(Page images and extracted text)
◇ ◇ ◇

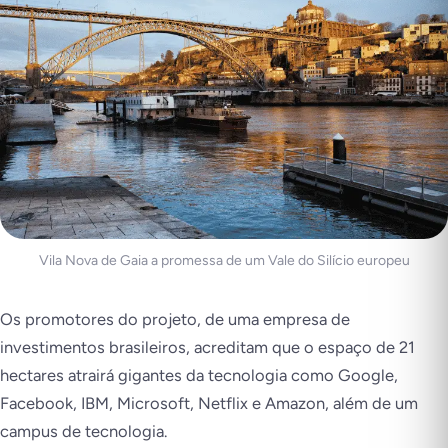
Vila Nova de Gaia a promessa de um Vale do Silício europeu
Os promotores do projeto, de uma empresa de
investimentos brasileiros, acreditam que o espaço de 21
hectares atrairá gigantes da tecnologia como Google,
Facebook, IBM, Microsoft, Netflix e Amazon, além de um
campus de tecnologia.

◇ ◇ ◇

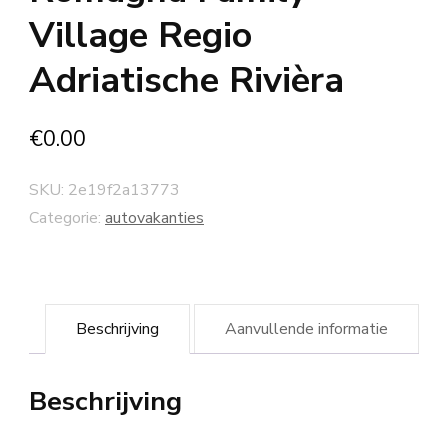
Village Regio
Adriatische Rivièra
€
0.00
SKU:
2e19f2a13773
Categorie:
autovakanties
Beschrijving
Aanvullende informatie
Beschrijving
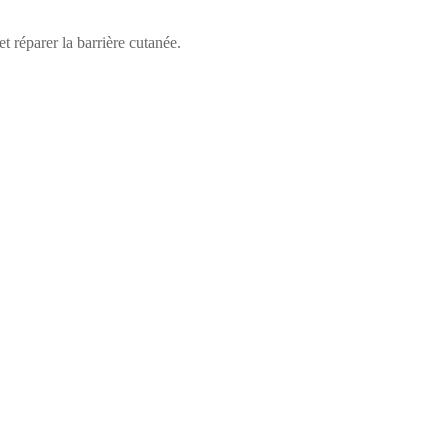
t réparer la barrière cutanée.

◇ ◇ ◇

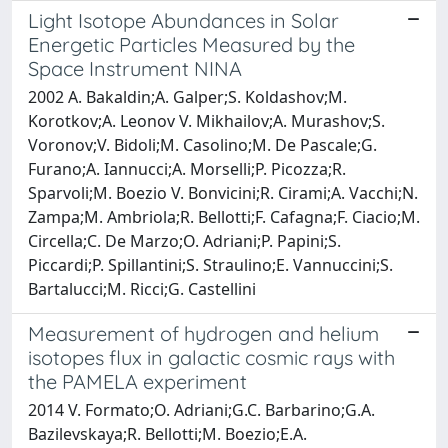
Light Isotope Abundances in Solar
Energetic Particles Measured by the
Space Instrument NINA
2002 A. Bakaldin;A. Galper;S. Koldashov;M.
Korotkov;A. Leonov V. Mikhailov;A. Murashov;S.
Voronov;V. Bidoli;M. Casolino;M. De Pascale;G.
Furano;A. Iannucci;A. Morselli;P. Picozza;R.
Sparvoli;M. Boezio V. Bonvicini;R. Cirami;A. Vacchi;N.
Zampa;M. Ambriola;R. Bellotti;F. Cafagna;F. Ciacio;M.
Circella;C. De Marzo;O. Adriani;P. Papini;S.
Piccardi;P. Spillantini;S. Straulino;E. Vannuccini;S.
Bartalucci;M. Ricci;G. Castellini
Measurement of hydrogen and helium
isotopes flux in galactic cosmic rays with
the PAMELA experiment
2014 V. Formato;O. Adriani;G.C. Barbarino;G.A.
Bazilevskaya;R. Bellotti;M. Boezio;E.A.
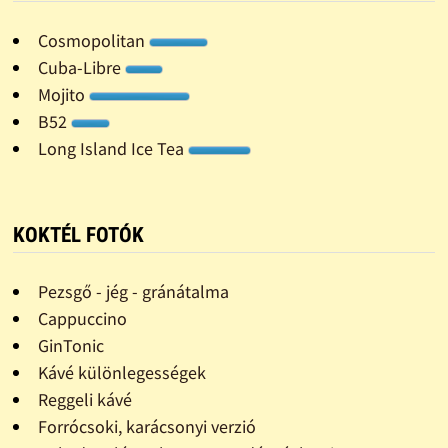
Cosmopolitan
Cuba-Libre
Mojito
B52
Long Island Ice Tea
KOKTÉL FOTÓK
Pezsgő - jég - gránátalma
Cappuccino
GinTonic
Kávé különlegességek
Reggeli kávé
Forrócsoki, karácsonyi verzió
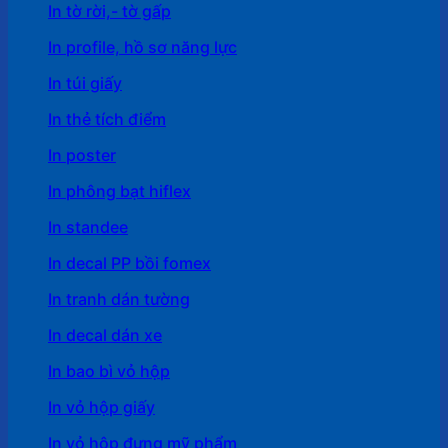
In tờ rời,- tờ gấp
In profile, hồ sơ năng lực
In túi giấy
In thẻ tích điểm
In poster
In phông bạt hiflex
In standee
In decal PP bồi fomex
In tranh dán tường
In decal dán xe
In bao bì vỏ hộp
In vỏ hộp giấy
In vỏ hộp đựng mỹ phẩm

◇ ◇ ◇

TO DO
Pick out each line in the records that includes the string "Bellotti", and copy those lines.

SOLUTION BELOW
Zampa;M. Ambriola;R. Bellotti;F. Cafagna;F. Ciacio;M.
Bazilevskaya;R. Bellotti;M. Boezio;E.A.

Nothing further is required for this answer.